Chief of state and government is the hereditary sultan, Qaboos bin Said Al Said who appoints a cabinet to assist him. Sultan Qaboos also serves as supreme commander of the armed forces, prime minister, and minister of defense, foreign affairs, and finance.
The Sultan is a direct descendant of Usman Sa'id bin Sultan, who first opened relations with the United States in 1833. The Sultanate has neither political parties nor legislature, although the bicameral representative bodies provide the government with advice.
The present Sultan has no direct heir, and has not publicly designated a successor. Instead, the ruling family should unanimously designate a new Sultan after his death. If they do not designate a new ruler after three days, then they open a letter left to them by the deceased Sultan, containing a recommendation for a new Sultan.
Current Sultan of Oman, His Majesty Sultan Qaboos bin Sa’id Al ‘Bu Sa’id holds an extraordinary amount of power. Along with his position as Sultan, he is prime minister, defense minister, finance minister, foreign affairs minister and chair of the central bank.
Moreover, Qaboos has only a few family members in his cabinet and the offices they hold are considered quite powerless. His cousin Haythim for example, is minister of national heritage and culture while his uncle, Shabib is special advisor for environmental affairs.
This style of governance has implications as none of his family members have acquired the necessary administrative skills to rule Oman after Qaboos death.
The court system in Oman is regulated by Royal Decree 90/99. There are three court levels in Oman, the Elementary Court is the lowest court, followed by the Court of Appeal, and then the Supreme Court as the highest court in the country.
In addition to this there is an Administrative Court that looks into cases made against the government.
Administratively, the populated regions are divided into 59 districts (wilayats), presided over by governors (walis) responsible for settling local disputes, collecting taxes, and maintaining peace.
Most wilayats are small; an exception is the wilayat of Dhofar, which comprises the whole province. The wali of Dhofar is an important government figure, holding cabinet rank, while other walis operate under the guidance of the Ministry of Interior.
The Consultative Council
In November 1991, Sultan Qaboos replaced the 10-year-old State Consultative Council with the Consultative Assembly (Majlis al-Shura) to systematize and broaden public participation in government.
The Assembly has 84 elected members and exercise some legislative powers. Representatives were chosen in the following manner: Local caucuses in each of the 59 districts sent forward the names of three nominees, whose credentials were reviewed by a cabinet committee.
These names were then forwarded to the Sultan, who made the final selection. The Consultative Assembly serves as a conduit of information between the people and the government ministries. It is empowered to review drafts of economic and social legislation prepared by service ministries, such as communications and housing, and to provide recommendations.
Service ministers also may be summoned before the Majlis to respond to representatives' questions.

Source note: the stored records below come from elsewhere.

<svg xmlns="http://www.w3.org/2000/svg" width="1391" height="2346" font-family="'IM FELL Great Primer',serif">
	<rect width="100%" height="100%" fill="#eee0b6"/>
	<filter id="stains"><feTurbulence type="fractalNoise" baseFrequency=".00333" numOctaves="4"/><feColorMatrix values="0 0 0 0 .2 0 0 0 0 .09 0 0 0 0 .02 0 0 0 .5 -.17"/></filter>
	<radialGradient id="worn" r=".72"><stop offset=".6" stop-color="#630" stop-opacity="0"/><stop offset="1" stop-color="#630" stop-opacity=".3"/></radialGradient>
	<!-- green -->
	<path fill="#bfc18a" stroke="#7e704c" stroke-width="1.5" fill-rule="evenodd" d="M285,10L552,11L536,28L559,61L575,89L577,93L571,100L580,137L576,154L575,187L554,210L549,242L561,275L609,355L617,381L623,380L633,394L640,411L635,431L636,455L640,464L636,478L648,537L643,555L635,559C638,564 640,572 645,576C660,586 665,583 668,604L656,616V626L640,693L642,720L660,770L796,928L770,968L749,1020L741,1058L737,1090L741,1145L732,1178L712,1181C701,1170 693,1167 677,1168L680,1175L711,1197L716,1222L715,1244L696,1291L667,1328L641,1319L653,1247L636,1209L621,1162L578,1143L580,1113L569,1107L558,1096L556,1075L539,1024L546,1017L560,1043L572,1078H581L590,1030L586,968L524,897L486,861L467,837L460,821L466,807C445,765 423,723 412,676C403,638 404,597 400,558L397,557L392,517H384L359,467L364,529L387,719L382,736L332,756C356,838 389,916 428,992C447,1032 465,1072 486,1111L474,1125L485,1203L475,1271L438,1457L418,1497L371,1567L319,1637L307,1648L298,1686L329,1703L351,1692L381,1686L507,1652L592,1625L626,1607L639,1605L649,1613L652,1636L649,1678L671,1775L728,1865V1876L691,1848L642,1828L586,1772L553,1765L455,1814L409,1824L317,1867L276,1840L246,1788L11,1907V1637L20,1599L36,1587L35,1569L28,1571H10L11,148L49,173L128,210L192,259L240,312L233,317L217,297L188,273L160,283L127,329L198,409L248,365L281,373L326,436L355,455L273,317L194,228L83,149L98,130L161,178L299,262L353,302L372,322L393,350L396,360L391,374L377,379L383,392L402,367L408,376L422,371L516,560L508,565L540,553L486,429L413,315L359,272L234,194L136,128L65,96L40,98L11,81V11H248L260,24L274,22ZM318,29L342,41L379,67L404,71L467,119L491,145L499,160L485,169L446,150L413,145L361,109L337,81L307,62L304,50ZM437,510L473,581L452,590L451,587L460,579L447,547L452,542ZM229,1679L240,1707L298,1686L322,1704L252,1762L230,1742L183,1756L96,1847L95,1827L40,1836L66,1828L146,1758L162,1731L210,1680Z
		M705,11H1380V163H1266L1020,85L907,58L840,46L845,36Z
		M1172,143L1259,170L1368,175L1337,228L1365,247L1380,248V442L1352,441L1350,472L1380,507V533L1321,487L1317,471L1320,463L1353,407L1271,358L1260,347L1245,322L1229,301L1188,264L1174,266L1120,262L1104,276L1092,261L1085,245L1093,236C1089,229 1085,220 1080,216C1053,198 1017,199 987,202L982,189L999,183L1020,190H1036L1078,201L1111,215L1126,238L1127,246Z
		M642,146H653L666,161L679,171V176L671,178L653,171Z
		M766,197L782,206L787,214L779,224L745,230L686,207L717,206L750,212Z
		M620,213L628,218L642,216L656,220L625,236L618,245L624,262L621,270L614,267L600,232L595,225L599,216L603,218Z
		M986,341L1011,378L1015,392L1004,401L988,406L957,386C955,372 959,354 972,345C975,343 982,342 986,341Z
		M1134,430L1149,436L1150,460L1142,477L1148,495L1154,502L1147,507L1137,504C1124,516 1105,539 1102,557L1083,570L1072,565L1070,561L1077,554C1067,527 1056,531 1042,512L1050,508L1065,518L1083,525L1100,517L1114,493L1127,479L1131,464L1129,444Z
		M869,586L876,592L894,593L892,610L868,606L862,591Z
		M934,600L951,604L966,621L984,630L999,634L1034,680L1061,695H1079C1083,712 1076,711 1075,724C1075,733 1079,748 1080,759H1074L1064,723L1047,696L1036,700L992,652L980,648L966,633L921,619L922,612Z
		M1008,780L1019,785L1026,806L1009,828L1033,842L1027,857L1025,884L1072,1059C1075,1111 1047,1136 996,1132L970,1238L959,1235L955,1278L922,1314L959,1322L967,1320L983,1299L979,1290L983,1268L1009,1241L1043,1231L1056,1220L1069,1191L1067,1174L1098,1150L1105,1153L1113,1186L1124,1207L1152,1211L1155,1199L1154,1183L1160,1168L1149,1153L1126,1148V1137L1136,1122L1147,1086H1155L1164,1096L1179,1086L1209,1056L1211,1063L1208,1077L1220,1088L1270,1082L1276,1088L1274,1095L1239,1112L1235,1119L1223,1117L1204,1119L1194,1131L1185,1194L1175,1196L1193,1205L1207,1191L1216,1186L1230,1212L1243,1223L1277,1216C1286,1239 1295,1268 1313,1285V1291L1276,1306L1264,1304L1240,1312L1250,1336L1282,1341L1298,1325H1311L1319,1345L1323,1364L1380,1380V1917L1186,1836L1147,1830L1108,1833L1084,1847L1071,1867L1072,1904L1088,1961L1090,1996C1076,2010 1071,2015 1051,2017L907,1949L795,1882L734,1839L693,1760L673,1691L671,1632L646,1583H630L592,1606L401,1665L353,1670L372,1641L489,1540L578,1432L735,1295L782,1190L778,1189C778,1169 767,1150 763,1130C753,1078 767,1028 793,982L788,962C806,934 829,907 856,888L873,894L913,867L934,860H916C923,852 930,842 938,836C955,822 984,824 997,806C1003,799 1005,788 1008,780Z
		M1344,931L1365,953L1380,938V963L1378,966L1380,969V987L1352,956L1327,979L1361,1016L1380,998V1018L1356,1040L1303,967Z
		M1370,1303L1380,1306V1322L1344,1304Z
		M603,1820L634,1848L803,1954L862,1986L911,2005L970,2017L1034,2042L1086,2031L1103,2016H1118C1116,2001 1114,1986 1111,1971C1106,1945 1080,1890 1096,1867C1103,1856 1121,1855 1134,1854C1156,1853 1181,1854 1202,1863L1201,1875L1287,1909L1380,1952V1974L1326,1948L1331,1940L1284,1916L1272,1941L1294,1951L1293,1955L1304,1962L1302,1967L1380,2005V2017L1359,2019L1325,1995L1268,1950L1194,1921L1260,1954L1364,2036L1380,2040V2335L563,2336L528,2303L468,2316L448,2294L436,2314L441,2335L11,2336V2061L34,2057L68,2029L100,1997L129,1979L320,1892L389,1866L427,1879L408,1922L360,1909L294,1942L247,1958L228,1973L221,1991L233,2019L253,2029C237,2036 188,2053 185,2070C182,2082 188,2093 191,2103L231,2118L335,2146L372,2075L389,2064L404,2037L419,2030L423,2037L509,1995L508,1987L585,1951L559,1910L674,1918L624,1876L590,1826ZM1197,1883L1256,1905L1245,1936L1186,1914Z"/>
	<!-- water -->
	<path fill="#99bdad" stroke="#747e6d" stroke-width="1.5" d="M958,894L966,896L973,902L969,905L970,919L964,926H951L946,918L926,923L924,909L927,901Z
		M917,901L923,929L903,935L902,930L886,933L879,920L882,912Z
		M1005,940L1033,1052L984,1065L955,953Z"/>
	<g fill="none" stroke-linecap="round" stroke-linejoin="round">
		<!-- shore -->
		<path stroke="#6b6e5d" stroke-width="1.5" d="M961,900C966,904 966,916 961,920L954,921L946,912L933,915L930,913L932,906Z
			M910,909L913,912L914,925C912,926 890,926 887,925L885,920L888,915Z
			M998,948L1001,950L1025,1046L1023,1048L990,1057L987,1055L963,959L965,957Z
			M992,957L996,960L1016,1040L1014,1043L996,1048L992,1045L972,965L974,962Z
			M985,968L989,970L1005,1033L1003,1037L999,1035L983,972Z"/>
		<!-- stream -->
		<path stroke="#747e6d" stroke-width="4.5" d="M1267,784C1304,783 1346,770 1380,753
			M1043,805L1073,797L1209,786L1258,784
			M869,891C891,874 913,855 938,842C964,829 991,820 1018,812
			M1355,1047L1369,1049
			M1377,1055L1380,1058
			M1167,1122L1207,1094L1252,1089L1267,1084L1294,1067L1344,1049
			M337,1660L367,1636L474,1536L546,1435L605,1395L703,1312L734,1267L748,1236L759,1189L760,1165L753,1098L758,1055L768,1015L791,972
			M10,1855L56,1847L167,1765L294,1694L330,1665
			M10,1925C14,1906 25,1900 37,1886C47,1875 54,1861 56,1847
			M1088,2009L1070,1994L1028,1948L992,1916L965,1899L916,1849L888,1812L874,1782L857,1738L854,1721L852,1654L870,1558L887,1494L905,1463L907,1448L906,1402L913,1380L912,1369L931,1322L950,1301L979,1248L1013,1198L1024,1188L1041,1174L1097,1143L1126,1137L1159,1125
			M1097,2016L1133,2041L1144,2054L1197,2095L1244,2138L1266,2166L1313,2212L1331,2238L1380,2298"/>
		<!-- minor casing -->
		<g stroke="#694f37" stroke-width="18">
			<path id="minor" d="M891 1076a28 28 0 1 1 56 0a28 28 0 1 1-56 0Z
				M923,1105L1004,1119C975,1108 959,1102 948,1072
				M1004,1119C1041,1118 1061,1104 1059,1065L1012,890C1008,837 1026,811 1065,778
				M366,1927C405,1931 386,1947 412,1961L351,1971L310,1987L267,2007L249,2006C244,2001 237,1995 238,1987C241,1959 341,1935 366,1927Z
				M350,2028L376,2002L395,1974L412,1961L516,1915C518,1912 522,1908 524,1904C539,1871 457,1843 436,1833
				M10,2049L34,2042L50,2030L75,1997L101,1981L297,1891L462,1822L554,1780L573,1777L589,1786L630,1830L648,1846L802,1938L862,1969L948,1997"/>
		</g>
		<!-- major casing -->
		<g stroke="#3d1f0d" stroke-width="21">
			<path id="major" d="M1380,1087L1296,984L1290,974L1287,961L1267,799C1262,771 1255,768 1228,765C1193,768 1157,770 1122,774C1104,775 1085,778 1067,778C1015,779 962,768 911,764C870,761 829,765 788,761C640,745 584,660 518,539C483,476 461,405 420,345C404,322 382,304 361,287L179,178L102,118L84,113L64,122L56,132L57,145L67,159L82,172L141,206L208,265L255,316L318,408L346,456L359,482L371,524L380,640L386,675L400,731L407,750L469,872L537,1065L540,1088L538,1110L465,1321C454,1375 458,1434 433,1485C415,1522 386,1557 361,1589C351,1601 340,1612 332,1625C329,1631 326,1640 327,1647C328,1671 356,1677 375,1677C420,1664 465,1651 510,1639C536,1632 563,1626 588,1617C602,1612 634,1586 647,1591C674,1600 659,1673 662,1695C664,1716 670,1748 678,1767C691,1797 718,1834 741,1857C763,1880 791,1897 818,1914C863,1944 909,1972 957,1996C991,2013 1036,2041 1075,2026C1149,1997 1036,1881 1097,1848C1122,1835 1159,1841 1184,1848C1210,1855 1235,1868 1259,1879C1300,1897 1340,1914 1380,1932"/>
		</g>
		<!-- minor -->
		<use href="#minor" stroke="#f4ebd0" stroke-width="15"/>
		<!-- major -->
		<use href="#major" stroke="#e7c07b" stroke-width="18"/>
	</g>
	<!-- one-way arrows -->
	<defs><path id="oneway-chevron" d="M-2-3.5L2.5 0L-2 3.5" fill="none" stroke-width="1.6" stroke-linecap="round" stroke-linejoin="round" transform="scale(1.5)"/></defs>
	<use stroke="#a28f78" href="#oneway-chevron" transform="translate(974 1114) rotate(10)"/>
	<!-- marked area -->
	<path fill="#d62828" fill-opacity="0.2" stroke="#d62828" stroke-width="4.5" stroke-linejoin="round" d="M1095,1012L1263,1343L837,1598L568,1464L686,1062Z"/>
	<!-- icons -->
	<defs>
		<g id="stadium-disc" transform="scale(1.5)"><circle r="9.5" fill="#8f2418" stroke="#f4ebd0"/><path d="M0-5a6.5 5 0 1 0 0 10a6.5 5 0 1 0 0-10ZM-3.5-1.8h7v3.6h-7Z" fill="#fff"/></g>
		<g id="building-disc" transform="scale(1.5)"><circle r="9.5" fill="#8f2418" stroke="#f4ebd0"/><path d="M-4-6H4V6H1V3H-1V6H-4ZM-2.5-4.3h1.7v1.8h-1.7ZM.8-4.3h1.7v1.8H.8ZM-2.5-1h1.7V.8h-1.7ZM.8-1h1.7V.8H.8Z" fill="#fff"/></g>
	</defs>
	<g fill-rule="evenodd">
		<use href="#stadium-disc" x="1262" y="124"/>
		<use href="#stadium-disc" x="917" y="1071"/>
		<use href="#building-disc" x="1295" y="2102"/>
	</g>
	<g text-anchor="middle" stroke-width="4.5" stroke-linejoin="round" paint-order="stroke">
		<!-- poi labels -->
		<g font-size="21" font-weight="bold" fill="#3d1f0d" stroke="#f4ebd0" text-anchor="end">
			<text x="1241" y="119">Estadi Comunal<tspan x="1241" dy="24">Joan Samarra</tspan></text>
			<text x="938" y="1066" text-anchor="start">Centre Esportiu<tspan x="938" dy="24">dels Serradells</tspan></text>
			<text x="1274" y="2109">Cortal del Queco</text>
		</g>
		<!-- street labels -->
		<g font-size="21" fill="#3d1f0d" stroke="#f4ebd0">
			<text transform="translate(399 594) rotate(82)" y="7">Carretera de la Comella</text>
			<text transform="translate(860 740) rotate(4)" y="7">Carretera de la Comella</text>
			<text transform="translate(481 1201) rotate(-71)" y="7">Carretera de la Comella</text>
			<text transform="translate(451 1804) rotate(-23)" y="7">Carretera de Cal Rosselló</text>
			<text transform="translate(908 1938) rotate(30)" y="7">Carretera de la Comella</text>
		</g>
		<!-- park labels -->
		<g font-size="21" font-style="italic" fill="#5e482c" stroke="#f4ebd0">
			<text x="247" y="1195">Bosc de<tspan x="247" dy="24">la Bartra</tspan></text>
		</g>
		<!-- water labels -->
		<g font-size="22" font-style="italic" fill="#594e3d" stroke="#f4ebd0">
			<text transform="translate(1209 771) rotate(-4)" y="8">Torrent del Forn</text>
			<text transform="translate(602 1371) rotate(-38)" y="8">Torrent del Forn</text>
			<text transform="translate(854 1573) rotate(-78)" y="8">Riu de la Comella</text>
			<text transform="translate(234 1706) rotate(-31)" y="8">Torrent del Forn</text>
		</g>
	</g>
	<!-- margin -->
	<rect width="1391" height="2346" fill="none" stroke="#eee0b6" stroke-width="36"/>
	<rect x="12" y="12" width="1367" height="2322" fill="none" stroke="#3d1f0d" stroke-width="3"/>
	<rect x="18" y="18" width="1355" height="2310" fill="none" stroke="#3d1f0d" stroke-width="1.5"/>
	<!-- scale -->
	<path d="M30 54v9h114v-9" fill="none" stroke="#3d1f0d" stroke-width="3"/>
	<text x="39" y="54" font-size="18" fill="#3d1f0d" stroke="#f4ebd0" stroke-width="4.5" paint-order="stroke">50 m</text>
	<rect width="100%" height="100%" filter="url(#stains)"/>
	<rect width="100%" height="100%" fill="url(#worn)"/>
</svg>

It has no authority in the areas of foreign affairs, defense, security, and finances. The Council of State (Majlis al-Dawla) has 83 appointed members including 14 women.
Political parties and elections
Oman does not allow political parties and only holds elections with expanding suffrage for a consultative assembly. The previously influential opposition movement, the Popular Front for the Liberation of Oman, is dormant today. The last elections were held on 15 October 2011.